Text for analysis =
◇ ◇ ◇
Note This vulnerability is sometimes called HTTP parameter pollution. However, this term is also used to refer to a web application firewall (WAF) bypass technique. To avoid confusion, in this topic we’ll only refer to server-side parameter pollution. In addition, despite the similar name, this vulnerability class has very little in common with server-side prototype pollution.

Testing for server-side parameter pollution in the query string

To test for server-side parameter pollution in the query string, place query syntax characters like #, &, and = in your input and observe how the application responds.

Consider a vulnerable application that enables you to search for other users based on their username. When you search for a user, your browser makes the following request:

GET /userSearch?name=peter&back=/home

To retrieve user information, the server queries an internal API with the following request:

GET /users/search?name=peter&publicProfile=true

Truncating query strings

You can use a URL-encoded # character to attempt to truncate the server-side request. To help you interpret the response, you could also add a string after the # character.
◇ ◇ ◇
Supplied data =
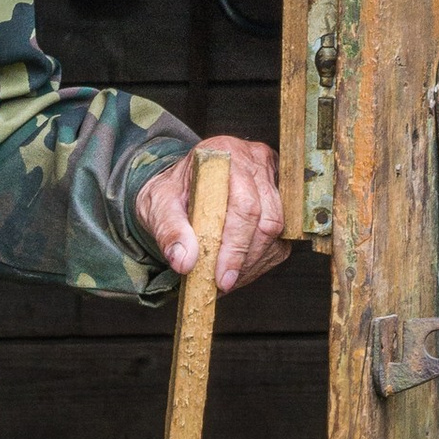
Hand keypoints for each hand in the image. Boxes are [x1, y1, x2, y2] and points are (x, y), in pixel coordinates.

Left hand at [133, 135, 288, 290]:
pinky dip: (259, 260)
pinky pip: (280, 237)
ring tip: (225, 278)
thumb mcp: (158, 207)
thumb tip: (184, 262)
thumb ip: (169, 231)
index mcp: (225, 154)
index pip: (244, 204)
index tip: (222, 277)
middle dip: (245, 258)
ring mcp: (271, 178)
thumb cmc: (170, 193)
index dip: (235, 246)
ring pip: (277, 231)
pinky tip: (237, 268)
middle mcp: (255, 161)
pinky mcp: (279, 197)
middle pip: (266, 219)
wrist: (177, 187)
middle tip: (223, 283)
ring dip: (253, 262)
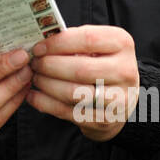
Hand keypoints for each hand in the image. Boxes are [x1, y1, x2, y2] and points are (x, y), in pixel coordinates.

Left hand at [26, 25, 139, 142]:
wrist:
◇ ◇ ◇
Work task = Reproduce the section of the passage on server-side parameter pollution that begins at the words "Testing for server-side" and stops after the words "the application responds.". The material stands apart from the passage on server-side parameter pollution.

Expected output =
Testing for server-side parameter pollution in the query string

To test for server-side parameter pollution in the query string, place query syntax characters like #, &, and = in your input and observe how the application responds.